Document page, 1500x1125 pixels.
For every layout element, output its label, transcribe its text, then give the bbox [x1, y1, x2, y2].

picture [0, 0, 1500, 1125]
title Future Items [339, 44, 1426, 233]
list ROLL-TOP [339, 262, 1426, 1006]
——————————
● **Your objective**: Reproduce all of the listing, exactly as given.

● **Solution to this exercise**:
Document page, 1500x1125 pixels.
For every layout element, output its label, transcribe its text, then give the bbox [x1, y1, x2, y2].

picture [0, 0, 1500, 1125]
title Future Items [339, 44, 1426, 233]
list ROLL-TOP [339, 262, 1426, 1006]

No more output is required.